Asmita e as histórias que contamos sobre nós mesmos


Tava pensando em como somos rápidos em estabelecer conexões mentais. 


Algo não acontece como imaginávamos, por exemplo: um resultado que não corresponde ao esforço investido e quase imediatamente nossa mente começa a tecer explicações.


E talvez isso não seja um problema em si. Afinal, atribuir significado às experiências é uma das formas que encontramos de compreender a vida. O desafio surge quando deixamos de interpretar os acontecimentos e passamos a transformá-los em julgamentos sobre quem somos.


Muitas vezes, aquilo que mais nos machuca não é o acontecimento em si, mas a narrativa que construímos a partir dele.


A maior vulnerabilidade está na capacidade de permanecer ao nosso próprio lado quando as imperfeições aparecem. Admitir um erro requer coragem. Reconhecer uma falha requer maturidade. Mas a vulnerabilidade verdadeira talvez não esteja em nunca errar. Talvez esteja em continuar caminhando depois do erro, sem transformá-lo em identidade.

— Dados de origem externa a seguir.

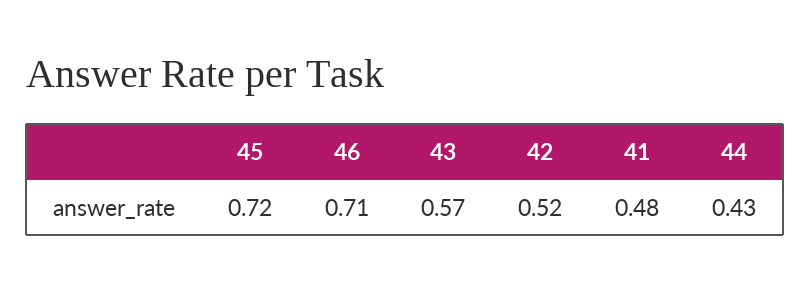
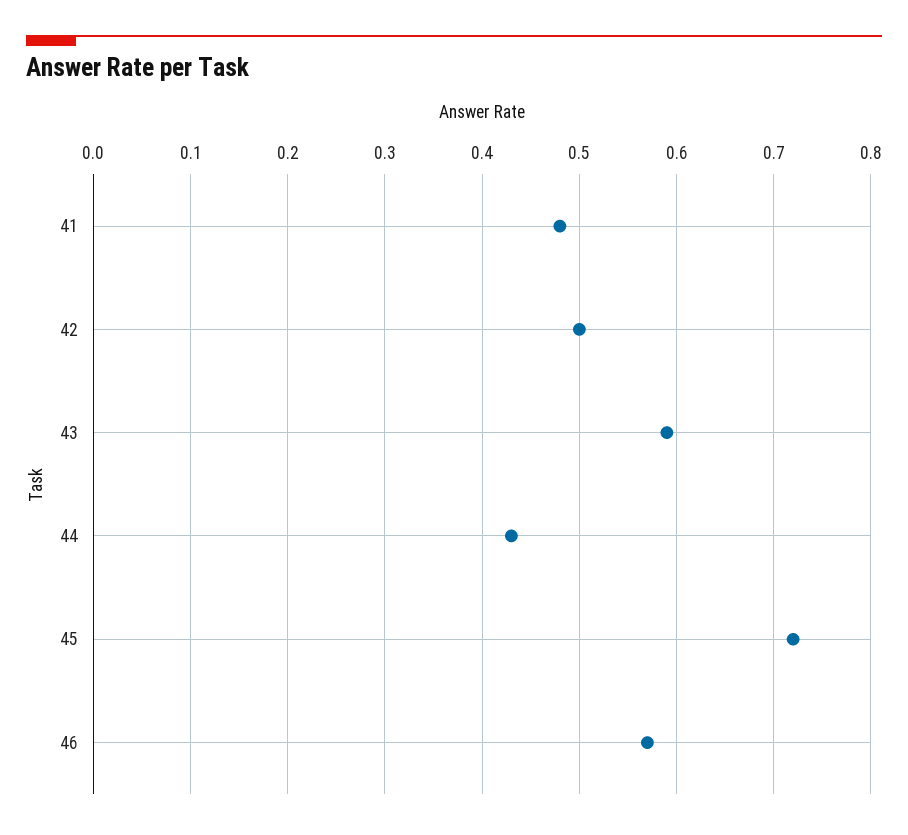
  {
    "45": 0.72,
-   "46": 0.71,
+   "46": 0.57,
-   "43": 0.57,
+   "43": 0.59,
-   "42": 0.52,
+   "42": 0.5,
    "41": 0.48,
    "44": 0.43
  }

Talvez seja essa a diferença entre culpa e responsabilidade. A culpa nos prende ao passado e nos convence de que somos o problema. A responsabilidade nos permite perguntar, com curiosidade e gentileza: "O que posso fazer com isso agora?"


Segundo Desikachar, autor do maravilhoso livro "O coração do Yoga",  Asmita é assumir que "eu sei" e prosseguir com base na memória e em julgamentos passados, em vez de manter uma postura de questionamento aberto e aprendizagem.

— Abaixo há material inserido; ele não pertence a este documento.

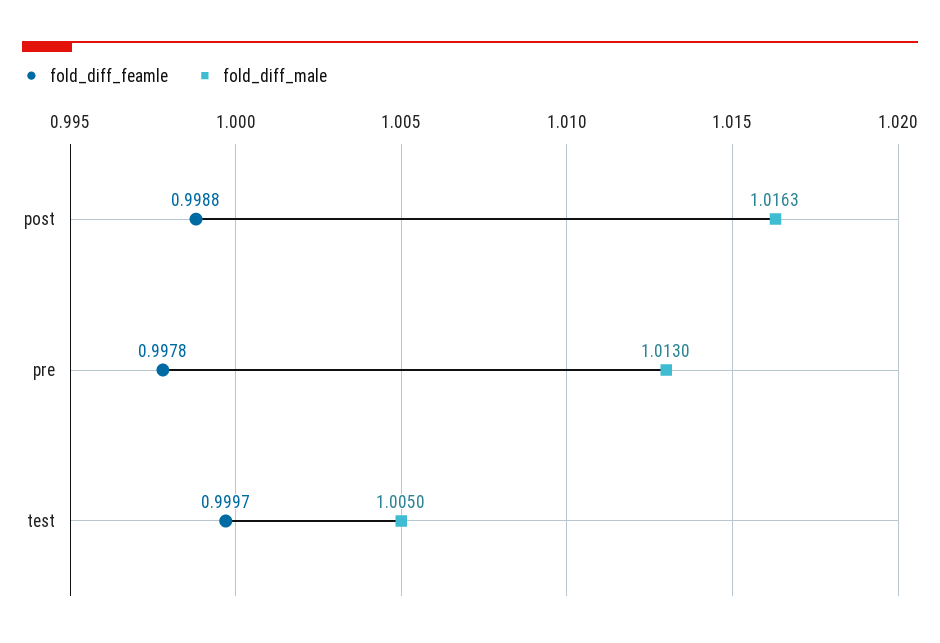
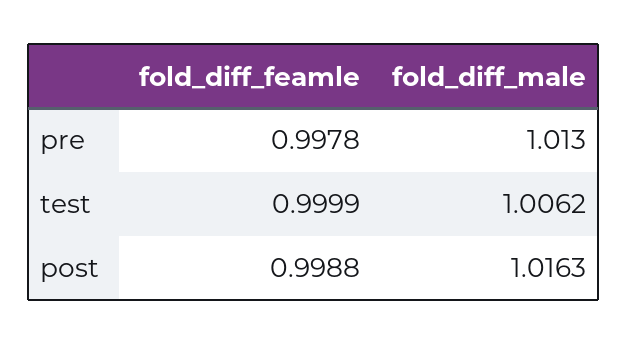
  {
    "fold_diff_feamle": {
      "post": 0.9988,
      "pre": 0.9978,
-     "test": 0.9997
+     "test": 0.9999
    },
    "fold_diff_male": {
      "post": 1.0163,
      "pre": 1.013,
-     "test": 1.005
+     "test": 1.0062
    }
  }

Talvez seja por isso que a prática do yoga fale tanto sobre presença. 

Porque, quando estamos presentes, conseguimos perceber a diferença entre o fato e a narrativa, entre a experiência e a identidade.


Nesse espaço, algo se suaviza. O tropeço continua existindo, mas deixa de definir quem somos.

A vida continua nos convidando a aprender, ajustar a rota e seguir caminhando.